Bref, ceux qui réfutent l’idée de paupérisation de notre société me font doucement rigoler... ils ne doivent pas souvent sortir de leur tour d’ivoire... ni comprendre ce que le mot dette veut dire
Les conditions de travail dans presque toutes les entreprises se dégradent d’année en année (ça c’est pour ceux qui ont la chance d’avoir un boulot stable... qui sont de moins en moins nombreux). On loge aujourd’hui des cadres moyens dans des logements qui étaient ceux des classes populaires il y a quelques dizaines d’années. Les cadres vont faire leurs courses au hard discount...
Alors qu’en est-il pour les classes populaires ? ceux qui sont au smic (de plus en plus nombreux) ou ceux qui n’ont pas de boulot ! jusqu’où vont-ils « descendre ?

Là où je ne vous suis pas, par contre, c’est quand vous accusez la hausse des très hauts revenus de tous ces maux.
Certes, elle est réelle et socialement déplorable. Mais il ne faut pas oublier qu’elle n’est pas si simple à contrer en raison de la concurrence fiscale entre les pays... et haïr ces personnes et souhaiter »qu’elles se barrent« n’est certainement pas la bonne solution car cela ne ferait qu’aggraver nos problèmes. ça fait cher payer le soulagement de nos rancoeurs et jalousies.
Mais surtout, je doute fort que toute cette »richesse excédentaire« soit à ce point énorme qu’elle suffirait à résoudre tous nos problèmes, économiques et donc sociaux.
On ne parle que d’un infime minorité de la population (surtout en France, où les inégalités sont largement moins flagrantes qu’ailleurs)... un pouyeme de rien du tout. Prenez à ces gens tout ce qu’ils possèdent, et répartissez tout cela entre les millions de personnes en galère (en en laissant quand même un peu pour les dizaines de millions en semi-galere), et je suis convaincu que ca ne représentera pas grand chose par personne.

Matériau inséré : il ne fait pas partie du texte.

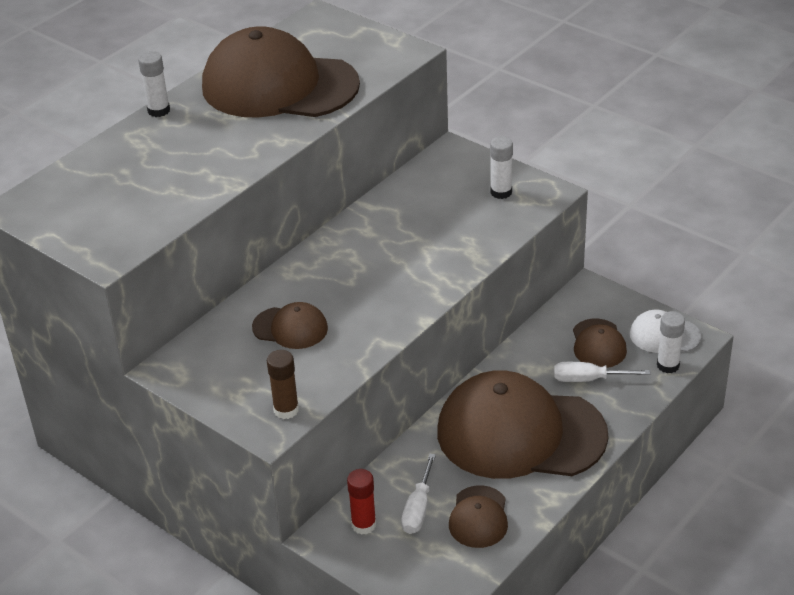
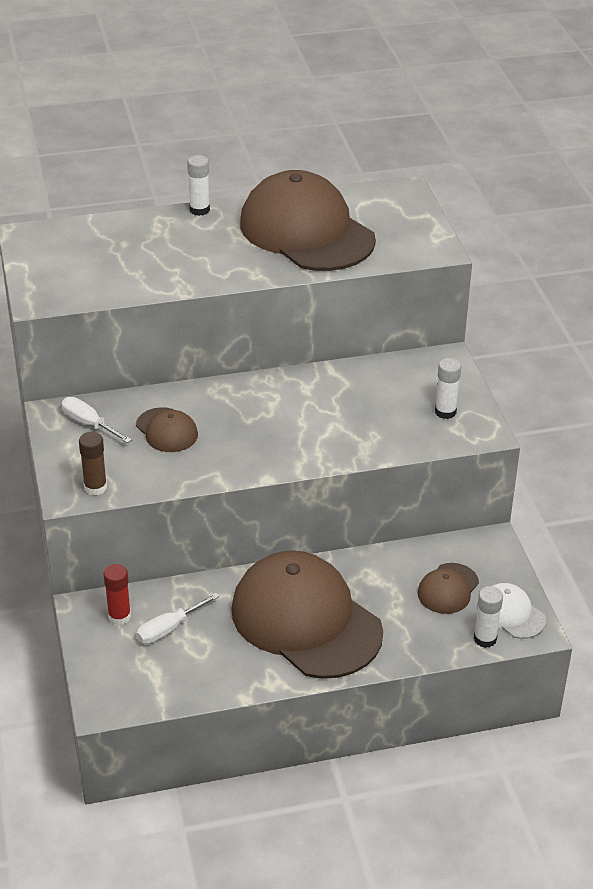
camera: 35 degrees right, 0 degrees up
(479, 517) = (204, 662): brown cap -> none
(589, 379) = (407, 612): white screwdriver -> white screwdriver (89, 424)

Bref, ce problème est réel mais symbolique.

Le vrai problème se situe plutôt au niveau de la régulation du capitalisme mondial. Le capitalisme n’est pas monstrueux, à condition d’être bien régulé. Depuis quelques années, il n’est plus du tout régulé (ou l’est bien mal)... et il devient auto-destructeur.
Qu’est-ce qu’il faudrait ? juste deux exemple :
- empêcher la spéculation, qui fait que les entreprises sont gérées sur du très court terme, et donc condamnées sans scrupules par ceux qui les possèdent dans le but de maximiser les profits immédiats. plus d’investissement de long terme, plus de role social... brefs, les actionnaires n’agissent plus en investisseurs/entrepreneurs mais en parasites.
 - libérer totalement les monnaies. pas de libre échange des biens sans un marché libéré des monnaies. Pourquoi la chine nous concurrence à ce point ? car sa monnaie est largement sous-évaluée de manière artificielle.
problème : je me suis arrêté au y’aka fauqon... en pratique personne ne connait de solution sérieuse et fiable qui permettrait d’atteindre ce genre d’objectif à coup sur... et quand bien même on tiendrait une solution théorique, il faudrait que tous les pays du monde l’acceptent de l’adaptent en même temps.... autant dire... quand les poules auront des dents

Conclusion....

vous avez raison »sombre avenir"
Mais par pitié... ce n’est pas avec de la haine qu’on améliorera notre situation... certainement pas.
La haine ne pourra que aggraver les choses, soyez en certains.
et malheureusement, j’ai senti beaucoup de haine dans le déroulé de votre article.

Quant à votre critique absolue de la politique sécuritaire du gouvernement, j’y mettrai juste un bémol : il est normal que face à l’augmentation des menaces ( délinquants de plus en plus jeunes et de plus en plus violents, malfrats de plus en plus lourdement armés, risque terroriste non négligeable...), les forces de l’ordre bénéficient de moyens plus importants.
Idéalement en homme, formation ET équipements... mais à défaut de crédits illimités (ça serait plutôt le contraire), c’est bien l’équipement qui permet d’améliorer un peu les choses sans couter trop cher. L’erreur, ce n’est pas de développer la vidéosurveillance, mais de la présenter comme une réponse suffisante et universelle. Ce n’est qu’un outil, ayant une certaine efficacité, mais limitée, comme tout outil, et dont le bénéfice et l’acceptabilité réels dépend de la façon dont on l’utilise.
Quant aux résultats... c’est clairs, ils sont clairement insuffisants... mais ce n’est pas une raison pour ne rien faire dans ce domaine.